FCC Chair Brendan Carr stated that the companies may still be operating in the U.S. due to their belief that the FCC’s restrictions do not prohibit certain types of operations. Other companies under scrutiny include Hytera Communications, Dahua Technology, Pacifica Networks/ComNet, and China Unicom (Americas). This investigation is the latest move in a broader U.S. effort to combat perceived national security risks posed by Chinese telecom and technology firms.

The FCC has already barred these companies from providing telecommunications services in the U.S. due to national security concerns. However, Carr expressed concerns that some of the firms may be continuing business in America through private or “unregulated” channels. The FCC is investigating whether these companies are evading the restrictions and is taking steps to close any potential loopholes.

The agency has sent Letters of Inquiry and at least one subpoena to the companies, seeking detailed information about their ongoing activities in the U.S. and any potential assistance from other companies aiding their operations. Last year, the FCC also took steps to enhance the security of the Border Gateway Protocol (BGP) after U.S. agencies accused China Telecom of exploiting BGP vulnerabilities to misroute U.S. internet traffic.

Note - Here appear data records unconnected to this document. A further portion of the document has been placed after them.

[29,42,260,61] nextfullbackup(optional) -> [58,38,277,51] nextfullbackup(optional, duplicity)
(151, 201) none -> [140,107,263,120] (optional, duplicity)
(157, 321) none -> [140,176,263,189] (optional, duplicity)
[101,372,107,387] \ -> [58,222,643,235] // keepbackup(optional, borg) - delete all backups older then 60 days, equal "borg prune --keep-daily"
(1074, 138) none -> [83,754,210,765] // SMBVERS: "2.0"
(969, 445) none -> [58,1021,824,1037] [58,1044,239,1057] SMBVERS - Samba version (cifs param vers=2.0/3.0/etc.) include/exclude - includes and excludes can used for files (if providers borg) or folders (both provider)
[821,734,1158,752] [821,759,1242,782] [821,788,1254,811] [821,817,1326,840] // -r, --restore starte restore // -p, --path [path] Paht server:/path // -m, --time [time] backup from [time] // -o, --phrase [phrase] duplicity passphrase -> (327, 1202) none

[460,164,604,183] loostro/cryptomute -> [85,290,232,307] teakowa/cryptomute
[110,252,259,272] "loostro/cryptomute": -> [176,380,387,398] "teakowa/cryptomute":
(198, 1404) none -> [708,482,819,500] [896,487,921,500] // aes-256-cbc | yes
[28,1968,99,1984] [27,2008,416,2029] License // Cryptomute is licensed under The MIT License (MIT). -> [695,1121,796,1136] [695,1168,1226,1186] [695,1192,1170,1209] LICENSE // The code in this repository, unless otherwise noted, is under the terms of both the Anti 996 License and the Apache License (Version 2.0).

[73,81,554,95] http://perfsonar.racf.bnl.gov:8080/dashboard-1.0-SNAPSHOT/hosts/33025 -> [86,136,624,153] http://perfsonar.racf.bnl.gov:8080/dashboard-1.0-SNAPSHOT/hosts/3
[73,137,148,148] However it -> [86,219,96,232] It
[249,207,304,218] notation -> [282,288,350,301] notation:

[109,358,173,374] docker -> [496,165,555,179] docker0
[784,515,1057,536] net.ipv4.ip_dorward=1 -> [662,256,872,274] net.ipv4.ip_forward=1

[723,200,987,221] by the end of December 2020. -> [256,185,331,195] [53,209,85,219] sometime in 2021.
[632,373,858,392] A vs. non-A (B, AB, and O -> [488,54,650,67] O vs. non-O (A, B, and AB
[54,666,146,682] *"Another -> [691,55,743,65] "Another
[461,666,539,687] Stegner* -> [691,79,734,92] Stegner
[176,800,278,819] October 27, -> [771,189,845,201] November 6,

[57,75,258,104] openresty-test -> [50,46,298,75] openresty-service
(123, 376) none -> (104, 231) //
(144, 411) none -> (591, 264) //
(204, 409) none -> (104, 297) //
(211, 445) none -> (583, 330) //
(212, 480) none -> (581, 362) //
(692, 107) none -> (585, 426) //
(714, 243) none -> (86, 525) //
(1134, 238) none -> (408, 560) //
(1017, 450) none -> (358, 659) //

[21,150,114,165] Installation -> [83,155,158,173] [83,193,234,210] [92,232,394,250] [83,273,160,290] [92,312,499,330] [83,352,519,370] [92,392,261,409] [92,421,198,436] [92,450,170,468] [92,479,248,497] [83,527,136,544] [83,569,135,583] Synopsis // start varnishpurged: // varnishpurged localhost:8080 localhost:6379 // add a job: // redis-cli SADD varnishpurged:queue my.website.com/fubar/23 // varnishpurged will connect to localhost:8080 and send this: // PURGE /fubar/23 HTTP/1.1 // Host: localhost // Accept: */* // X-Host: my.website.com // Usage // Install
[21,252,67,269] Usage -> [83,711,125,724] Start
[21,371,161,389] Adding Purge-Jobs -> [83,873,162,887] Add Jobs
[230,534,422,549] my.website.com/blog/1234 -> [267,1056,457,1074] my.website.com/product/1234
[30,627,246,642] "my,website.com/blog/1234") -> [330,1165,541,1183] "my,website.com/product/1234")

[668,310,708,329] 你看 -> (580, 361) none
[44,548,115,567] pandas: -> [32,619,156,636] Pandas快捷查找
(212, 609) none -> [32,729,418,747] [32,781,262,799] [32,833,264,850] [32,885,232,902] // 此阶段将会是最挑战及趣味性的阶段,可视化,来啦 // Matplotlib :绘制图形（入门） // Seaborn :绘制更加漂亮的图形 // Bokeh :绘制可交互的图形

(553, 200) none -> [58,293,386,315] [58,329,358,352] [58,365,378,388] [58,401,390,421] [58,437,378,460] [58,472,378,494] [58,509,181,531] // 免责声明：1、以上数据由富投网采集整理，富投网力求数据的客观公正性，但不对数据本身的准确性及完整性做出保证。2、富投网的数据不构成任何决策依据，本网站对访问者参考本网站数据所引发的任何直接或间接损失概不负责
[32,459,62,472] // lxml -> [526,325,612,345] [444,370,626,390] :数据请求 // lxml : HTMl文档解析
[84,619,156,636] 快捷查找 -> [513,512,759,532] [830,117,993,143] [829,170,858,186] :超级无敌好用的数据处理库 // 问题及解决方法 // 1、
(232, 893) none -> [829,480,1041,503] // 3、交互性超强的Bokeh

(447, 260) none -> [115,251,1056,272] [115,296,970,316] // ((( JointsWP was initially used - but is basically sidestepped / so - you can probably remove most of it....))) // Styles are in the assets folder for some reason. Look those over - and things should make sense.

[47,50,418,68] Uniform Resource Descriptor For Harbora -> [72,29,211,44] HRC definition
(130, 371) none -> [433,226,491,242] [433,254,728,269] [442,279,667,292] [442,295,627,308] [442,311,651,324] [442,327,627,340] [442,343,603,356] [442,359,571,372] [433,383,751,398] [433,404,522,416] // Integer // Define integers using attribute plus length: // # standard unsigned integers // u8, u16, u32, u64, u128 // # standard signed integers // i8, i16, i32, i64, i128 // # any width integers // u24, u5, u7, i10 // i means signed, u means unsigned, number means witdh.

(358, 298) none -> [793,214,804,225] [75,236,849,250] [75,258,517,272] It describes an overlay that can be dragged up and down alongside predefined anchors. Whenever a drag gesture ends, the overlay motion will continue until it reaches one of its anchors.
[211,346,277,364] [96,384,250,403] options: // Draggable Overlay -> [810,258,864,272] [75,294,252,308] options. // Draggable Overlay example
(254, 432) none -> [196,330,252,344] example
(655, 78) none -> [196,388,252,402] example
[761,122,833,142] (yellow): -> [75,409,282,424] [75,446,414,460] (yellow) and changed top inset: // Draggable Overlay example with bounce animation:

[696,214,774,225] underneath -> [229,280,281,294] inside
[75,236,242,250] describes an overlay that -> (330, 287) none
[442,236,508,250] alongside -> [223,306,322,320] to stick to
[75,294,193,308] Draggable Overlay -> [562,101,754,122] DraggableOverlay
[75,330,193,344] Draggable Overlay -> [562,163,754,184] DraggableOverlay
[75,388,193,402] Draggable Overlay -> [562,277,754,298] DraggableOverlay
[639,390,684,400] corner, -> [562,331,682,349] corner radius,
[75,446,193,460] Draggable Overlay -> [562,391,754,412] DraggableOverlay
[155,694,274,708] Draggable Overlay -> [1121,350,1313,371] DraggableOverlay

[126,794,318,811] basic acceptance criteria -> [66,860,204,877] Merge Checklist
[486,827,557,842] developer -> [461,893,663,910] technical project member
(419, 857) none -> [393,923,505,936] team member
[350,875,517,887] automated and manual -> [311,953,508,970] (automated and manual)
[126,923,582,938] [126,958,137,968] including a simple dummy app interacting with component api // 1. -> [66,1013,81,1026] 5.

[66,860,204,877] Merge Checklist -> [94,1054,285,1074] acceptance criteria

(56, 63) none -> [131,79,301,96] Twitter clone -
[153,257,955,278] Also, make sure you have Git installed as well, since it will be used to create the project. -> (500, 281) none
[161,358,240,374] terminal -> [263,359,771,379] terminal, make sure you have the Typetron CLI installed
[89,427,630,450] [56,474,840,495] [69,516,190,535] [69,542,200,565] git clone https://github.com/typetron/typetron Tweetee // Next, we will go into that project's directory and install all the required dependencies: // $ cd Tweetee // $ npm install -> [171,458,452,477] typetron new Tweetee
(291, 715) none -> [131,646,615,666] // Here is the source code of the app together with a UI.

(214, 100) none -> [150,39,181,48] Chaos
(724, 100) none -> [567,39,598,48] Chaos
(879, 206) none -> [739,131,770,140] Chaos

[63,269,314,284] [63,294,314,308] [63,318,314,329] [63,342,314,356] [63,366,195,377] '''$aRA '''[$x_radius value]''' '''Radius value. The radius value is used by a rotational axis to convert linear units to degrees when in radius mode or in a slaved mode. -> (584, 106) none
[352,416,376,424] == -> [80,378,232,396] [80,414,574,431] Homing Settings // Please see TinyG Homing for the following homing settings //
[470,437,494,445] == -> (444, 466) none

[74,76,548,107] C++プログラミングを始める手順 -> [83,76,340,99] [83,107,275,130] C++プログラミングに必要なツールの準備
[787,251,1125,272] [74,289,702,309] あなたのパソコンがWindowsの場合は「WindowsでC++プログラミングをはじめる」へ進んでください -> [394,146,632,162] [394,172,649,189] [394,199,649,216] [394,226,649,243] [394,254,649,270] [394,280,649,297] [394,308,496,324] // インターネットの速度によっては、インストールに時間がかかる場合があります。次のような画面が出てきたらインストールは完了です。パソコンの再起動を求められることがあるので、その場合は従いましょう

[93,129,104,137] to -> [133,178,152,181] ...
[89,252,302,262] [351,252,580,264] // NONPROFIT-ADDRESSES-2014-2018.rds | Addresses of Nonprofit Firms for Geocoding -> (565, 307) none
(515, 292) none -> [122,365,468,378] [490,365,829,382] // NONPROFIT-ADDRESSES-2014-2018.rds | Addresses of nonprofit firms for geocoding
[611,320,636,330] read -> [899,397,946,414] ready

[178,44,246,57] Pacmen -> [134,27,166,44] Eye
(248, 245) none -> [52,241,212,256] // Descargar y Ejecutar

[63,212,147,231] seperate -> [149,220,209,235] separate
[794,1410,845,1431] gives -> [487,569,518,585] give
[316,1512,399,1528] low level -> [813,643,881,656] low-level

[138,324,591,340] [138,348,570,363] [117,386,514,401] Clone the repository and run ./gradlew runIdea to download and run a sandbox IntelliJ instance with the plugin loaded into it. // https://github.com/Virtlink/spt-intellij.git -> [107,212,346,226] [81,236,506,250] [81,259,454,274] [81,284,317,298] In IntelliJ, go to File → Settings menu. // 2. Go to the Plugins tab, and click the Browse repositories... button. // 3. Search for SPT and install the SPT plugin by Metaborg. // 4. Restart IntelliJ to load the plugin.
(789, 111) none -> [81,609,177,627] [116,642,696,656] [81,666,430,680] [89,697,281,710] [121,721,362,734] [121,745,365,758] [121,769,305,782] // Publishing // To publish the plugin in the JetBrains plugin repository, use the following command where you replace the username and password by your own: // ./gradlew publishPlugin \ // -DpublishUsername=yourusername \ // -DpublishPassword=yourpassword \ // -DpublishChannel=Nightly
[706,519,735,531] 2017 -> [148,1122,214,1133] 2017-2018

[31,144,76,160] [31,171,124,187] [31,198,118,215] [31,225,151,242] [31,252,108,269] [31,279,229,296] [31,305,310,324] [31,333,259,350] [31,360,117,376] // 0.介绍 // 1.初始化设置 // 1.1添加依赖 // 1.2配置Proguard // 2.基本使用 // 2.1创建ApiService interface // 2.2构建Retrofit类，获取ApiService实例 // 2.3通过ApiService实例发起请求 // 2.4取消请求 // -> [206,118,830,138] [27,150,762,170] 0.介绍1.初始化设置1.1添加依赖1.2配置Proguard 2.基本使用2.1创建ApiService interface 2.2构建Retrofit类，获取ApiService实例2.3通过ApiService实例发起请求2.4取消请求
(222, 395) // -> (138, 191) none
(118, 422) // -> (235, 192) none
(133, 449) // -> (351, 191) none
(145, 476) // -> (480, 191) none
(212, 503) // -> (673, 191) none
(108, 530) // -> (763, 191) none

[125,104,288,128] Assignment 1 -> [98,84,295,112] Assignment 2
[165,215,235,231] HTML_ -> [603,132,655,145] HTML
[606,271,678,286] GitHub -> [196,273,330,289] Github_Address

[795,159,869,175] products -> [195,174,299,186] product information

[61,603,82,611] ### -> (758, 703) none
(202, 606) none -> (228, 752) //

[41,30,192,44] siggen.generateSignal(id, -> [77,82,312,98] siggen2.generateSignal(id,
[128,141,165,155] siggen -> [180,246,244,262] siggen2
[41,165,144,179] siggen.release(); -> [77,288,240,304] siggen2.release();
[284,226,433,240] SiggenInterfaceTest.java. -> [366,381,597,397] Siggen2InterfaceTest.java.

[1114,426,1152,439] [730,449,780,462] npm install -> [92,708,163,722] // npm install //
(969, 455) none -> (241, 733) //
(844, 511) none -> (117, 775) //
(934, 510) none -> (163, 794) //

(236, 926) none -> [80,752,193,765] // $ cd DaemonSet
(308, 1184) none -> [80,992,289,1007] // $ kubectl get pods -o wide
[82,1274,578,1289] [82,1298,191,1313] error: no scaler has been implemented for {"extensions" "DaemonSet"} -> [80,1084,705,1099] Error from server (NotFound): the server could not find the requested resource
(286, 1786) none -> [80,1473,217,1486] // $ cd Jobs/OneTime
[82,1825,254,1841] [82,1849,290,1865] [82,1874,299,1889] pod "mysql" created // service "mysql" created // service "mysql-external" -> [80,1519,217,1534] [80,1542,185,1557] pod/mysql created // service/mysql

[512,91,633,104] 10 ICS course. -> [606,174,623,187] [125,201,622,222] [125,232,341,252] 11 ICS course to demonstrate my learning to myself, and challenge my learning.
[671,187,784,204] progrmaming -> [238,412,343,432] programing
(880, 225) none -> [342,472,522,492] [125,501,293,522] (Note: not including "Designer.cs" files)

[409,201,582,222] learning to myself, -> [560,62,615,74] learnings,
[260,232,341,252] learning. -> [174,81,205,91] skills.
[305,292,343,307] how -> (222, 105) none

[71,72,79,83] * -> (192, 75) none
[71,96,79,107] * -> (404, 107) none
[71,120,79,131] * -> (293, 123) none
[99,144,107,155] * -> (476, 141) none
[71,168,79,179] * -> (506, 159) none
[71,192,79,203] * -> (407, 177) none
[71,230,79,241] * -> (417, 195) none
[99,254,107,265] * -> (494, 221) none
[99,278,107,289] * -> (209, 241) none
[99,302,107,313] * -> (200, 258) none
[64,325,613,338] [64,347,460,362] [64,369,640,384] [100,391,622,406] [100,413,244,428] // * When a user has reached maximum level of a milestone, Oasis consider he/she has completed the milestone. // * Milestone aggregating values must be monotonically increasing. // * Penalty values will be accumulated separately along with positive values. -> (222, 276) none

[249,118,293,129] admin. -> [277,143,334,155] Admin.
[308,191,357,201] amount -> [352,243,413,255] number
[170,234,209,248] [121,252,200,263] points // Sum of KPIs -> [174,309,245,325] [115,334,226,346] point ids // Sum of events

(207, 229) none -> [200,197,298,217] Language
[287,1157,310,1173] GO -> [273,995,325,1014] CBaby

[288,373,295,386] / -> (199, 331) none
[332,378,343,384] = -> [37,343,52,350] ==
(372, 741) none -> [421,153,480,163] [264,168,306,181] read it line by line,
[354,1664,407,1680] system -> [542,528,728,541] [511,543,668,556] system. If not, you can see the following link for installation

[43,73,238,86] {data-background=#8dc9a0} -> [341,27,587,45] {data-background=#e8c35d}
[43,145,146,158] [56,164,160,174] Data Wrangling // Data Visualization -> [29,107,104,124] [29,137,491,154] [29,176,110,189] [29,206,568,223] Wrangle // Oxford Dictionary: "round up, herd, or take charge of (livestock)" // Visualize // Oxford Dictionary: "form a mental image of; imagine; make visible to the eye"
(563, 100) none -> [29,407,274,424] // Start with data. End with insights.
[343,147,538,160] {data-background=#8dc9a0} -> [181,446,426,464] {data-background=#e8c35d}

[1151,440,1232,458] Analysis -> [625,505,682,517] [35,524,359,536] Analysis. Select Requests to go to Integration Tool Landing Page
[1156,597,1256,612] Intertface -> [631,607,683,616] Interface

Musk’s Starlink Denies Intent to Take Over FAA Air Traffic Contract

SpaceX, the rocket company owned by Elon Musk, has denied media reports suggesting that its Starlink satellite unit intends to take over any Federal Aviation Administration (FAA) telecommunications contract. On Wednesday, SpaceX clarified that Starlink’s role is to potentially serve as a partial solution to the FAA’s aging system.

“Starlink is a possible partial fix to an aging system. There is no effort or intent for Starlink to ‘take over’ any existing contract,” SpaceX stated on X (formerly Twitter). The company further explained that it is working alongside L3Harris Technologies and the FAA to explore how Starlink could enhance aviation safety by upgrading infrastructure.

The FAA confirmed it is testing Starlink systems at various sites as part of a broader effort to modernize the U.S. air traffic control infrastructure, which has been deemed outdated. The Government Accountability Office (GAO) has warned that about one-third of the FAA’s air traffic control systems are unsustainable and in need of urgent replacement.

The FAA emphasized that it is testing Starlink and other technologies through its Telecommunications Infrastructure program, managed under a contract with L3Harris. While reports have suggested that Starlink could potentially replace Verizon’s existing $2.4 billion contract, the FAA has stated that no decision on the contract’s future has been made yet.

The testing of Starlink at FAA facilities, including those in Alaska, Oklahoma City, and Atlantic City, is part of efforts to improve communication systems and restore reliable access to weather information for pilots.

Transportation Secretary Sean Duffy also highlighted that while Starlink could be a part of the solution, it is not the sole answer to the FAA’s modernization needs.